Mr. Bloomberg also called for improvements in express bus service and other public transportation in neighborhoods with little access to the subways, and where people are most inclined to drive into Manhattan for work or shopping. He said the city would complete those improvements before anyone is charged in the congestion pricing system.
Mayor Bloomberg said yesterday that the added financial muscle was needed to close a $31 billion funding gap in 18 projects that are planned or underway, including the Second Avenue subway.
The new authority would be governed by a board with equal representation from the city and state. But it could provide a mechanism for Mr. Bloomberg and future mayors to reclaim some power over planning and capital expenditures by the Metropolitan Transportation Authority. It is also a joint city and state agency, but one that has often been dominated by appointees of the governor.

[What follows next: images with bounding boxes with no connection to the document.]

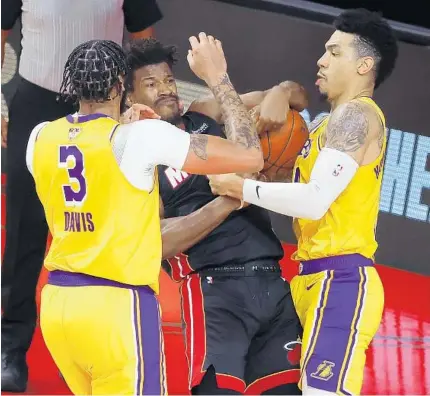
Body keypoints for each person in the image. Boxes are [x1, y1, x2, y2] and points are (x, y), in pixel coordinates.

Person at [26, 36, 263, 395]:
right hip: (116, 307)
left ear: (72, 84)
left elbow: (91, 151)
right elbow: (249, 156)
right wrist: (219, 78)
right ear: (122, 85)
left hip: (58, 304)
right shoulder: (141, 137)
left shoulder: (40, 136)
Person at [207, 8, 399, 395]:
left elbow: (313, 202)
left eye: (334, 52)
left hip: (343, 280)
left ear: (364, 65)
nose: (321, 60)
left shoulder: (357, 116)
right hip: (309, 279)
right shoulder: (324, 124)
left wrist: (239, 188)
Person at [124, 38, 308, 395]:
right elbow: (155, 242)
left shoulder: (204, 114)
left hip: (272, 280)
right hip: (213, 293)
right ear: (129, 99)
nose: (165, 90)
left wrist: (280, 92)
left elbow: (299, 96)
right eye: (150, 84)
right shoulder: (139, 158)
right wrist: (229, 199)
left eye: (168, 80)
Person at [1, 0, 163, 391]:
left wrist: (134, 102)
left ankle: (78, 350)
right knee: (24, 229)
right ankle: (10, 348)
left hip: (101, 108)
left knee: (96, 219)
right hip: (35, 102)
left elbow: (143, 43)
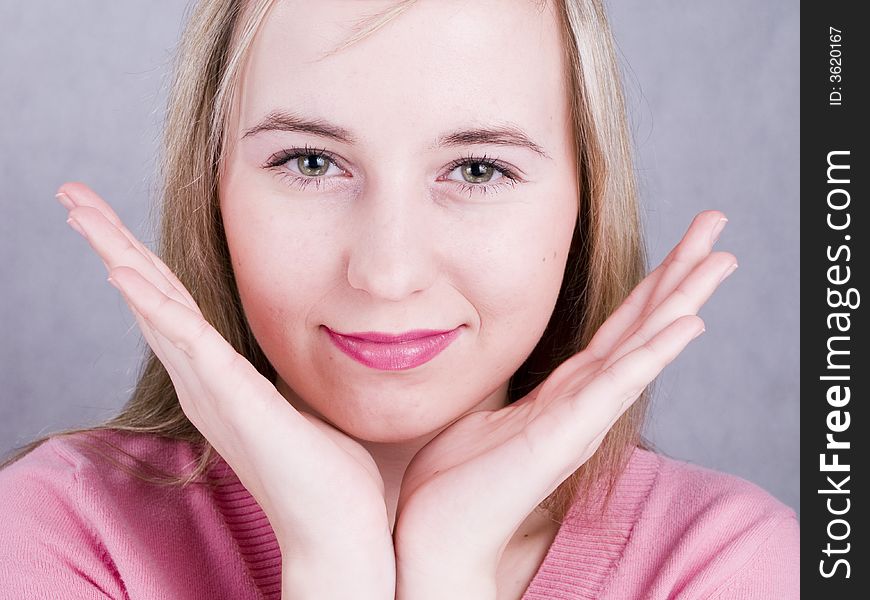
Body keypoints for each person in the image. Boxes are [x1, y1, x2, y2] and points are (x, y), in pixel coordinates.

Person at [0, 0, 799, 598]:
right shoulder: (56, 533)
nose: (386, 273)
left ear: (585, 202)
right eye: (310, 162)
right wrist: (334, 564)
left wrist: (450, 566)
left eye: (478, 169)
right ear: (212, 191)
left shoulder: (724, 565)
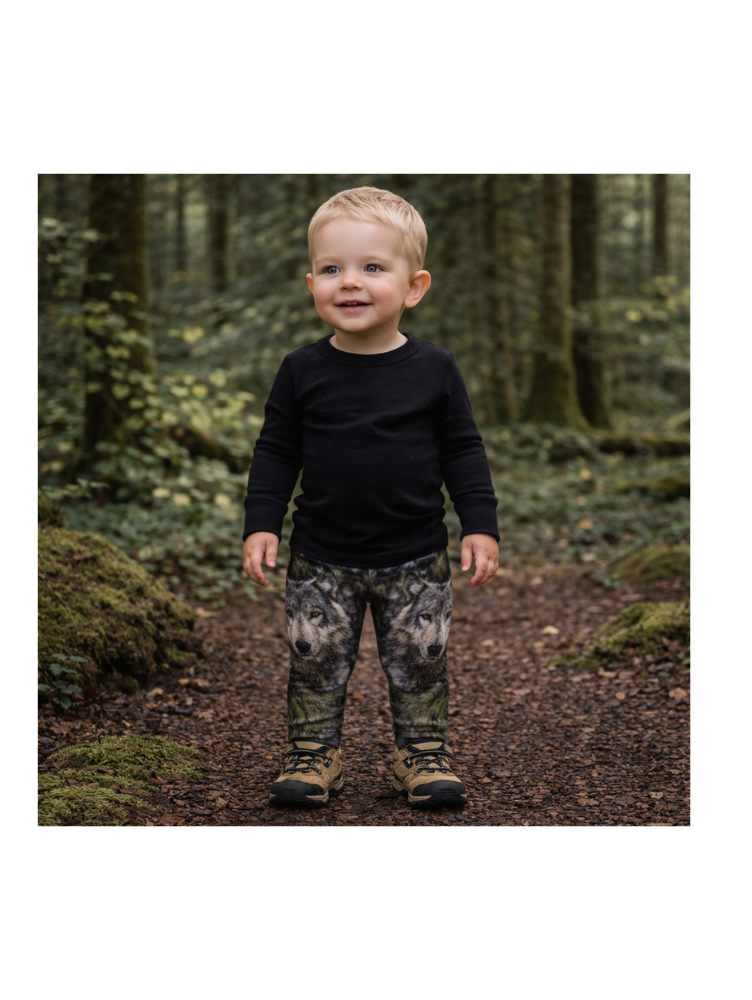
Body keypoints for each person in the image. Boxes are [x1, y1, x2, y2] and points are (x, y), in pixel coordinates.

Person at [242, 187, 499, 808]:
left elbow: (463, 449)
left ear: (414, 287)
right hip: (321, 556)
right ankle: (311, 754)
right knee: (315, 661)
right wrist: (261, 523)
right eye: (332, 269)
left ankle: (422, 752)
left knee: (420, 661)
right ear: (312, 283)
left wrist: (479, 524)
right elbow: (276, 451)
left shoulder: (434, 368)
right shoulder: (302, 369)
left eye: (372, 268)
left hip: (415, 556)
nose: (349, 283)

In a prepared statement yesterday, officials from the M.T.A. said: “We applaud the mayor’s commitment to the transit system and will carefully analyze the city’s proposal to understand its impact on the M.T.A.”
Two other authorities, a New York City Energy Planning Board and an Energy Efficiency Authority, would be created to marshal investments that would finance energy conservation efforts and the construction of efficient power plants.
The plan also calls for a surcharge on electrical power customers, averaging $2.50 a month, with the money used to finance grants and other incentives for retrofitting buildings with energy-efficient materials. The new energy planning board, governed by city and state officials and utility executives, would make long-term commitments to buy energy from companies or investors who build efficient power plants.
In another measure, the city would plant more than 1 million trees over the next year. It would offer incentives — intended to capture storm water runoff — for larger and deeper sidewalk tree pits, and green roofs.
The plan calls for zoning changes in many neighborhoods with access to public transportation that would allow for larger homes and a higher density of housing, although such changes are often resisted in those neighborhoods.
It pledges that every New Yorker would live within a 10-minute walk from a park, and it calls for small public plazas in each community board district that does not have a park.
It would replace or modernize diesel-powered school buses in the city fleet and offer incentives to get heavy diesel trucks off the road. And it would commit city funds to clean up 7,600 acres of so-called brownfields, where soil has been polluted by chemicals or industrial materials. Some of the land would become parks.